* Problem *
Would you reproduce exactly, and only, the lines starting at the one with "framed print: none [318,28,349,101]" and ending at the last line of the data, with both included? Leave the pictures out.

* Provided material *

= = =

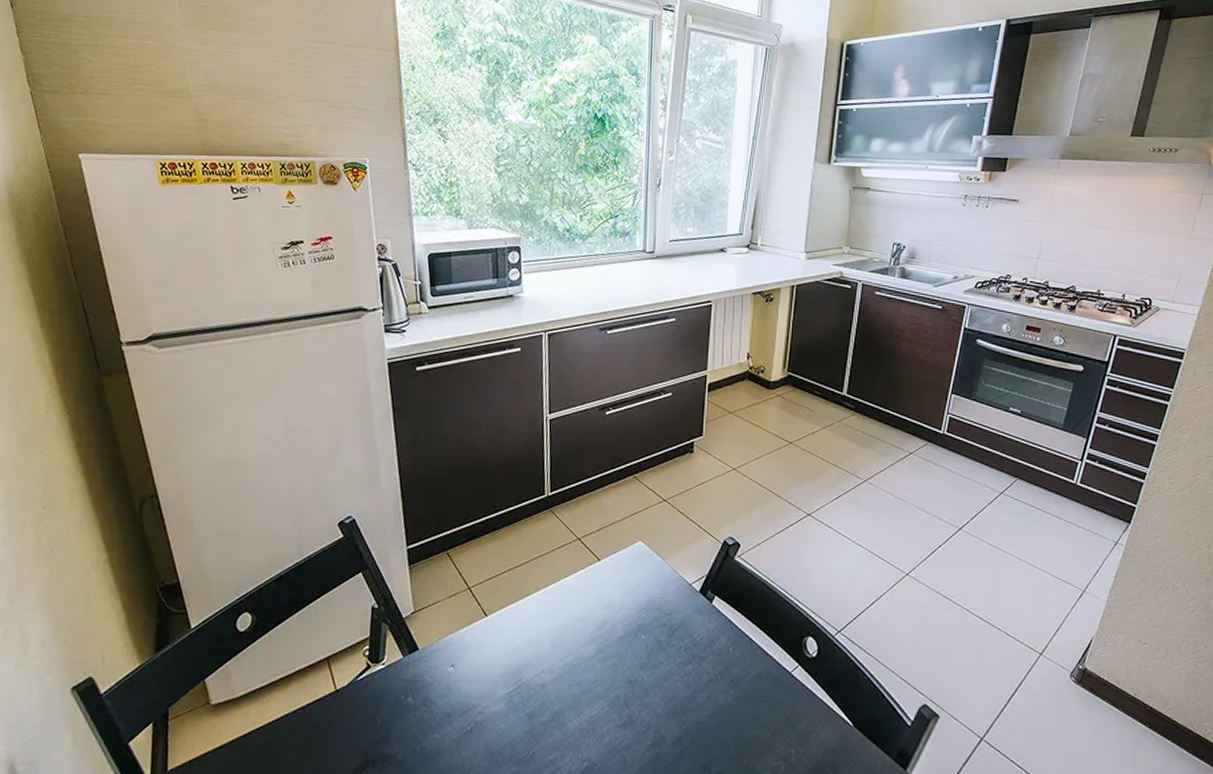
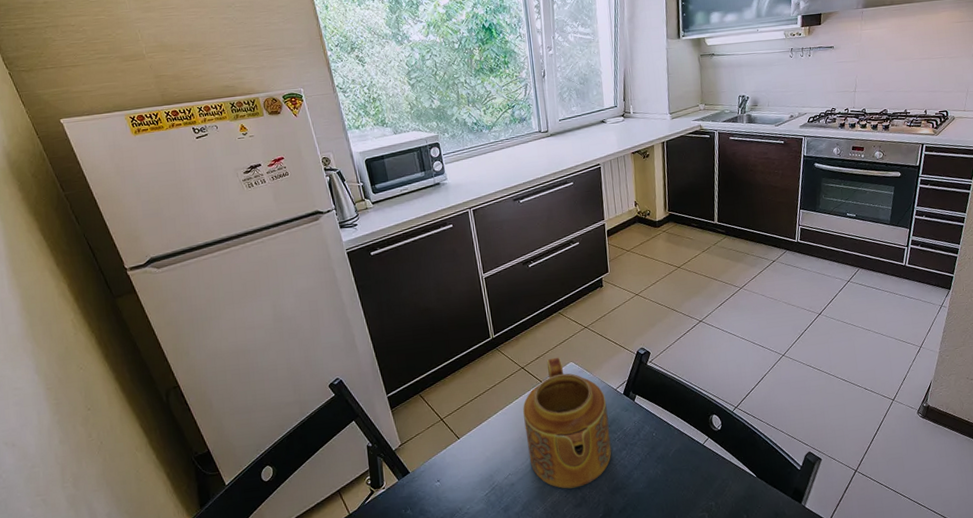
teapot: none [570,532,677,703] -> present [522,357,612,489]

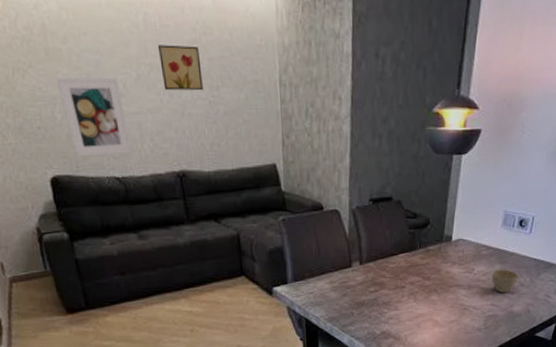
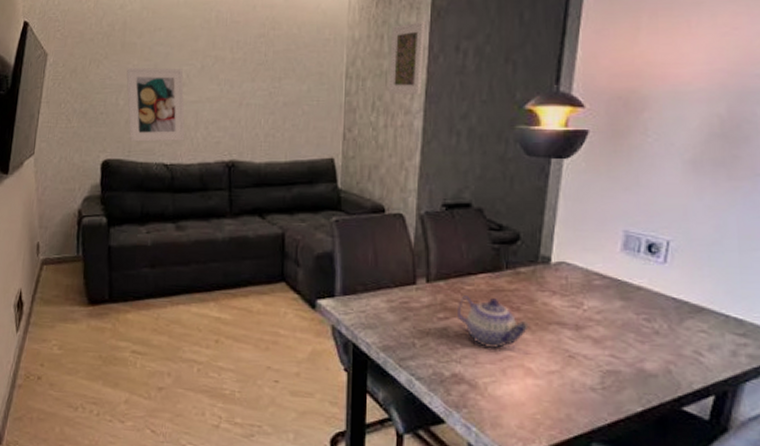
wall art: present [158,45,203,91] -> none [225,39,266,81]
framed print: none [318,28,349,101] -> present [388,22,426,94]
teapot: none [384,272,436,309] -> present [458,295,529,348]
cup: present [491,269,518,294] -> none [609,307,650,342]

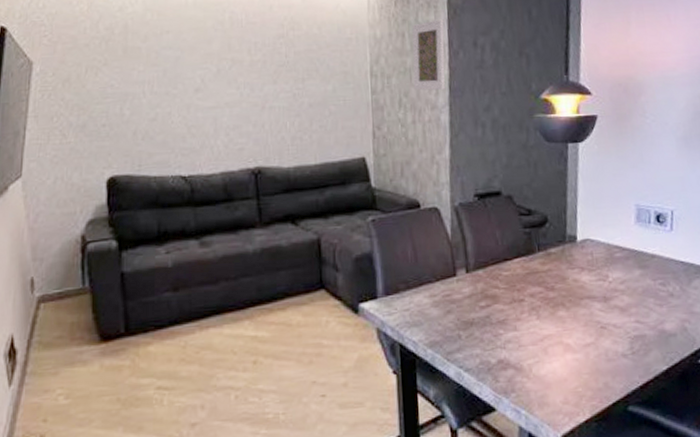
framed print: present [126,68,185,142] -> none [131,73,204,155]
teapot: present [458,295,529,348] -> none [497,281,564,330]

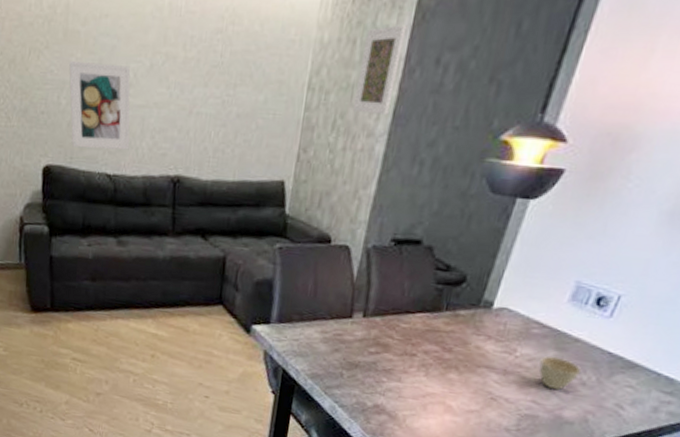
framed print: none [131,73,204,155] -> present [69,61,131,150]
cup: none [630,275,666,307] -> present [539,356,581,391]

= = =

* Result of the task *
framed print: none [318,28,349,101] -> present [388,22,426,94]
teapot: none [384,272,436,309] -> present [458,295,529,348]
cup: present [491,269,518,294] -> none [609,307,650,342]

framed print: present [126,68,185,142] -> none [131,73,204,155]
teapot: present [458,295,529,348] -> none [497,281,564,330]

framed print: none [131,73,204,155] -> present [69,61,131,150]
cup: none [630,275,666,307] -> present [539,356,581,391]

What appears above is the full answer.